Soon, though, between the meddling media and the word of a few questionable souls, blame is turned upon the victim’s cousin, Tommie, a bright and rising lawyer. We are given the story through his eyes which, at first, gives a feeling of comraderie and trust. Soon, though, trust becomes something a bit grayer as distrust and wavering beliefe set in. The distrust comes largely in part from Tommie’s possible misrepresentation of the story from his perspective for even though he has a showman’s way with words and fanfare, he is not altogether airtight in many of his arguments, even the ones in his own head. The mystery becomes not one of who, but if, as the town works against scandal and Tommie works against the clock.
Though he is of questionable honesty and innocence, Tommie is a lovable character and I found him much more endearing than many of the other, more two dimensional players on the stage. As many noted in our discussion, yesterday, much of my positive outlook on Tommie, my have come from his cold-blooded, albeit charismatic, portrayal of the events.
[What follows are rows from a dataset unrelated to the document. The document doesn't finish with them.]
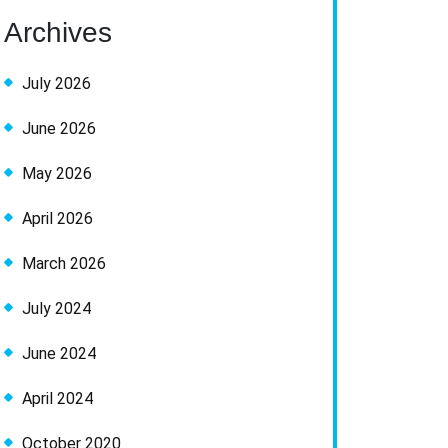
Archives
July 2026
June 2026
May 2026
April 2026
March 2026
July 2024
June 2024
April 2024
October 2020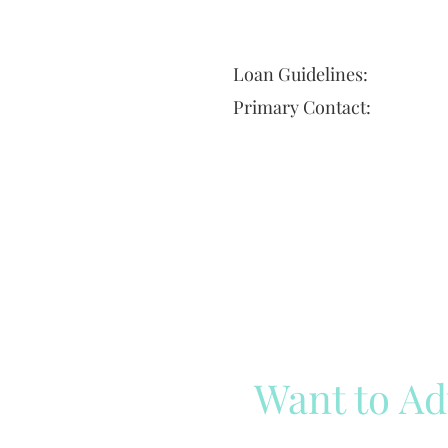
Loan Guidelines:
Primary Contact:
Want to Ad
Reach out to our team
Cli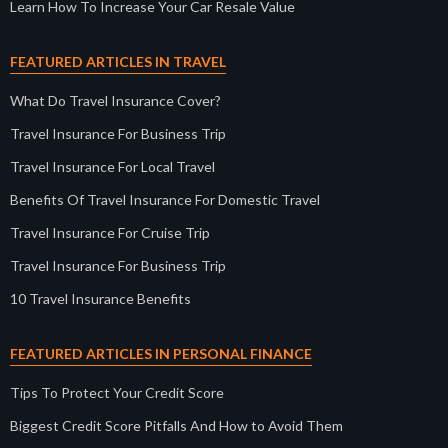
Learn How To Increase Your Car Resale Value
FEATURED ARTICLES IN TRAVEL
What Do Travel Insurance Cover?
Travel Insurance For Business Trip
Travel Insurance For Local Travel
Benefits Of Travel Insurance For Domestic Travel
Travel Insurance For Cruise Trip
Travel Insurance For Business Trip
10 Travel Insurance Benefits
FEATURED ARTICLES IN PERSONAL FINANCE
Tips To Protect Your Credit Score
Biggest Credit Score Pitfalls And How to Avoid Them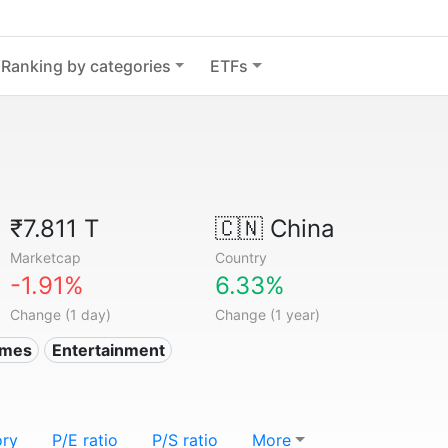
Ranking by categories
ETFs
₹7.811 T
🇨🇳
China
Marketcap
Country
-1.91%
6.33%
Change (1 day)
Change (1 year)
ames
Entertainment
ory
P/E ratio
P/S ratio
More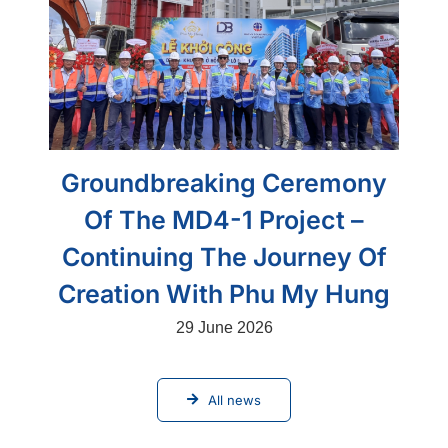
Groundbreaking Ceremony
Of The MD4-1 Project –
Continuing The Journey Of
Creation With Phu My Hung
29 June 2026
All news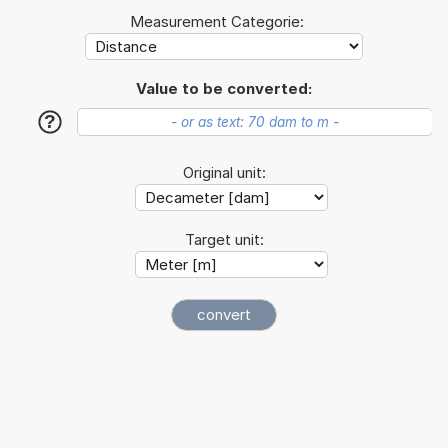
Measurement Categorie:
Value to be converted:
?
Original unit:
Target unit: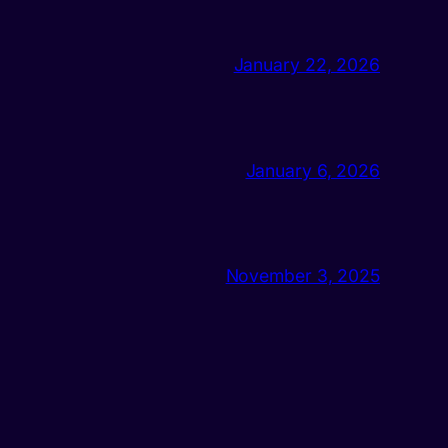
January 22, 2026
January 6, 2026
November 3, 2025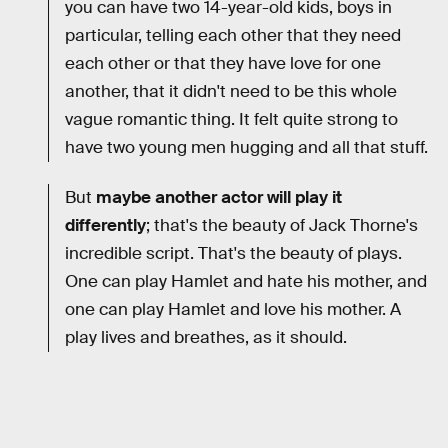
you can have two 14-year-old kids, boys in
particular, telling each other that they need
each other or that they have love for one
another, that it didn't need to be this whole
vague romantic thing. It felt quite strong to
have two young men hugging and all that stuff.
But
maybe another actor will play it
differently
; that's the beauty of Jack Thorne's
incredible script. That's the beauty of plays.
One can play Hamlet and hate his mother, and
one can play Hamlet and love his mother. A
play lives and breathes, as it should.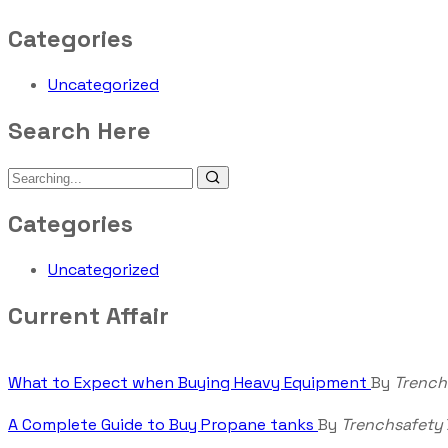
Categories
Uncategorized
Search Here
Categories
Uncategorized
Current Affair
What to Expect when Buying Heavy Equipment
By
Trench
A Complete Guide to Buy Propane tanks
By
Trenchsafety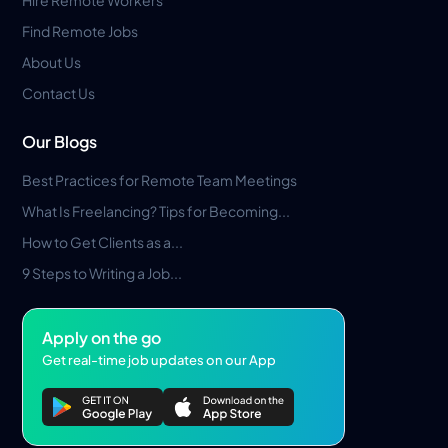
Find Remote Jobs
About Us
Contact Us
Our Blogs
Best Practices for Remote Team Meetings
What Is Freelancing? Tips for Becoming...
How to Get Clients as a...
9 Steps to Writing a Job...
Apply on the go
Get real-time job updates on our App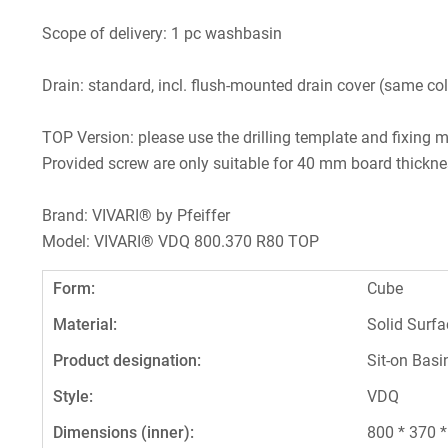
Scope of delivery: 1 pc washbasin
Drain: standard, incl. flush-mounted drain cover (same col
TOP Version: please use the drilling template and fixing m
Provided screw are only suitable for 40 mm board thickne
Brand: VIVARI® by Pfeiffer
Model: VIVARI® VDQ 800.370 R80 TOP
Form:
Cube
Material:
Solid Surfa
Product designation:
Sit-on Basi
Style:
VDQ
Dimensions (inner):
800 * 370 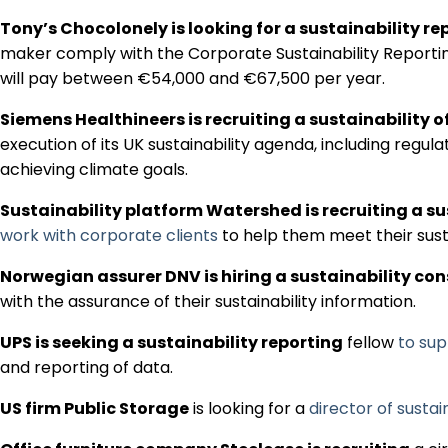
Tony’s Chocolonely is looking for a sustainability re
maker comply with the Corporate Sustainability Reporting
will pay between €54,000 and €67,500 per year.
Siemens Healthineers is recruiting a sustainability o
execution of its UK sustainability agenda, including regul
achieving climate goals.
Sustainability platform Watershed is recruiting a su
work with corporate clients
to help them meet their sust
Norwegian assurer DNV is hiring a sustainability co
with the assurance of their sustainability information.
UPS is seeking a sustainability reporting
fellow
to su
and reporting of data.
US firm Public Storage
is looking for a
director of sustain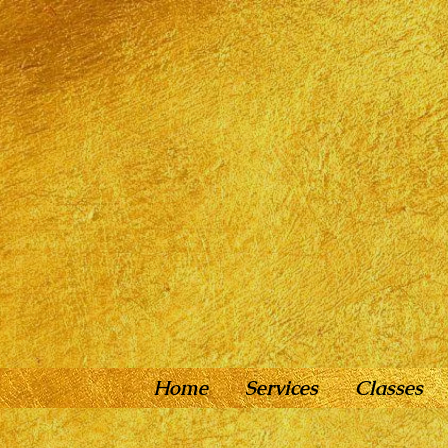
Home
Services
Classes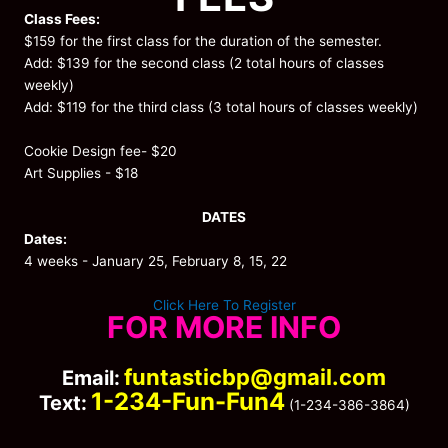
Class Fees:
$159 for the first class for the duration of the semester.
Add: $139 for the second class (2 total hours of classes
weekly)
Add: $119 for the third class (3 total hours of classes weekly)
Cookie Design fee- $20
Art Supplies - $18
DATES
Dates:
4 weeks - January 25, February 8, 15, 22
Click Here To Register
FOR MORE INFO
funtasticbp@gmail.com
Email:
1-234-Fun-Fun4
Text:
(1-234-386-3864)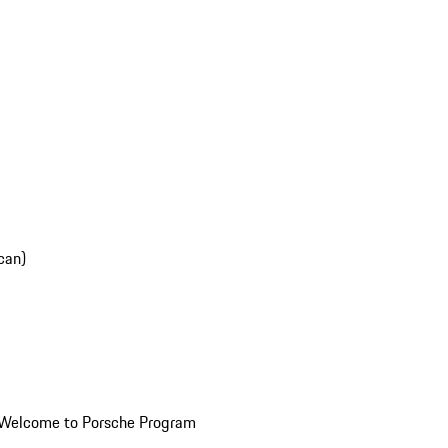
can)
Welcome to Porsche Program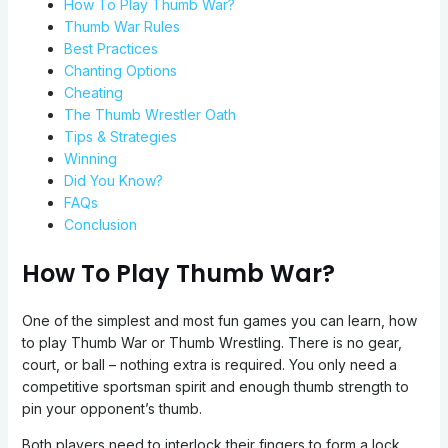
How To Play Thumb War?
Thumb War Rules
Best Practices
Chanting Options
Cheating
The Thumb Wrestler Oath
Tips & Strategies
Winning
Did You Know?
FAQs
Conclusion
How To Play Thumb War?
One of the simplest and most fun games you can learn, how
to play Thumb War or Thumb Wrestling. There is no gear,
court, or ball – nothing extra is required. You only need a
competitive sportsman spirit and enough thumb strength to
pin your opponent’s thumb.
Both players need to interlock their fingers to form a lock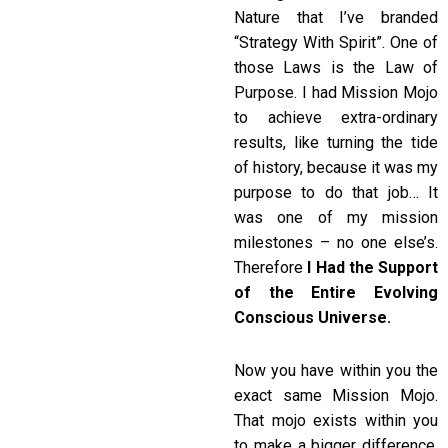
Nature that I’ve branded
“Strategy With Spirit”. One of
those Laws is the Law of
Purpose. I had Mission Mojo
to achieve extra-ordinary
results, like turning the tide
of history, because it was my
purpose to do that job… It
was one of my mission
milestones – no one else’s.
Therefore
I Had the Support
of the Entire Evolving
Conscious Universe.
Now you have within you the
exact same Mission Mojo.
That mojo exists within you
to make a bigger difference.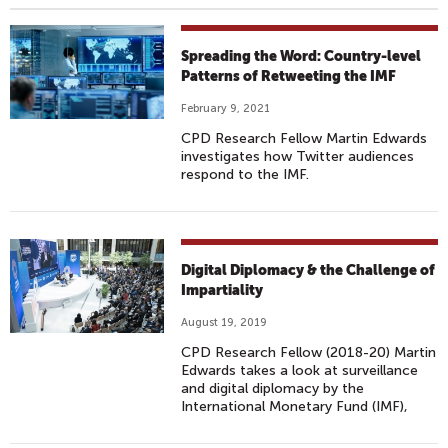
Spreading the Word: Country-level
Patterns of Retweeting the IMF
February 9, 2021
CPD Research Fellow Martin Edwards
investigates how Twitter audiences
respond to the IMF.
Digital Diplomacy & the Challenge of
Impartiality
August 19, 2019
CPD Research Fellow (2018-20) Martin
Edwards takes a look at surveillance
and digital diplomacy by the
International Monetary Fund (IMF),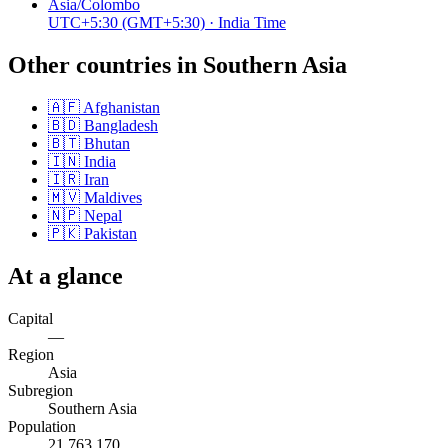
Asia/Colombo
UTC+5:30
(GMT+5:30)
· India Time
Other countries in
Southern Asia
🇦🇫
Afghanistan
🇧🇩
Bangladesh
🇧🇹
Bhutan
🇮🇳
India
🇮🇷
Iran
🇲🇻
Maldives
🇳🇵
Nepal
🇵🇰
Pakistan
At a glance
Capital
—
Region
Asia
Subregion
Southern Asia
Population
21,763,170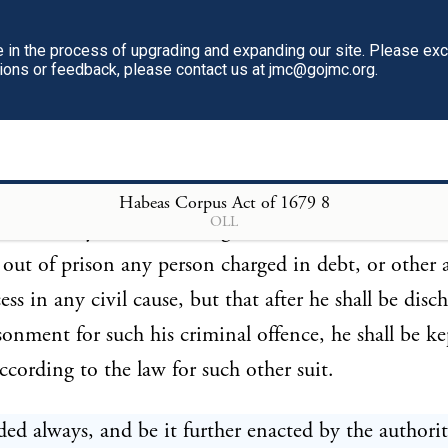
or the first day of the sessions of oyer and terminer 
in the process of upgrading and expanding our site. Please ex
ol delivery, to be brought to his trial, shall not be i
tions or feedback, please contact us at jmc@gojmc.org.
 the second term, sessions of oyer and terminer or g
very, after his commitment, or upon his trial shall be
, he shall be discharged from his imprisonment.
Habeas Corpus Act of 1679
8
OLL
vided always, That nothing in this act shall extend t
 out of prison any person charged in debt, or other 
ess in any civil cause, but that after he shall be disc
sonment for such his criminal offence, he shall be ke
ccording to the law for such other suit.
ded always, and be it further enacted by the authori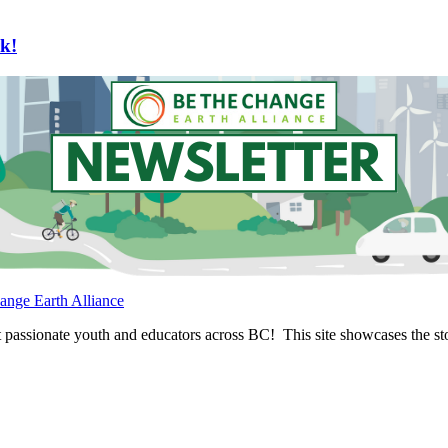
k!
ange Earth Alliance
passionate youth and educators across BC! This site showcases the stor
The story is told moving forward with big leaps backward to explain just how everyone got into this mess. In another setting, this may have ended up confusing the plot but, I think it worked perfectly, illuminating details as they needed to be revealed. The story, itself, is written well and never falls victim to campy “period” speak. It also, though, comes through with enough legitimate authenticity to stay believable.
I’m not a huge true-crime gal so I was relying on the historical fiction aspect of the story to carry me through. I did find this whole trial and case to be incredibly interesting and well done, though, much to my pleasant surprise. I think that one detail swaying my sympathy for Tommie, can be grounded in my huge distaste for modern media frenzies surrounding trials. There was a huge element of that phenomenon in the book even though the whole story fell over a century before what we think of as media hype, today.
Overall, a fabulously fun drama and one that I think is worth reading for crime and history fans alike.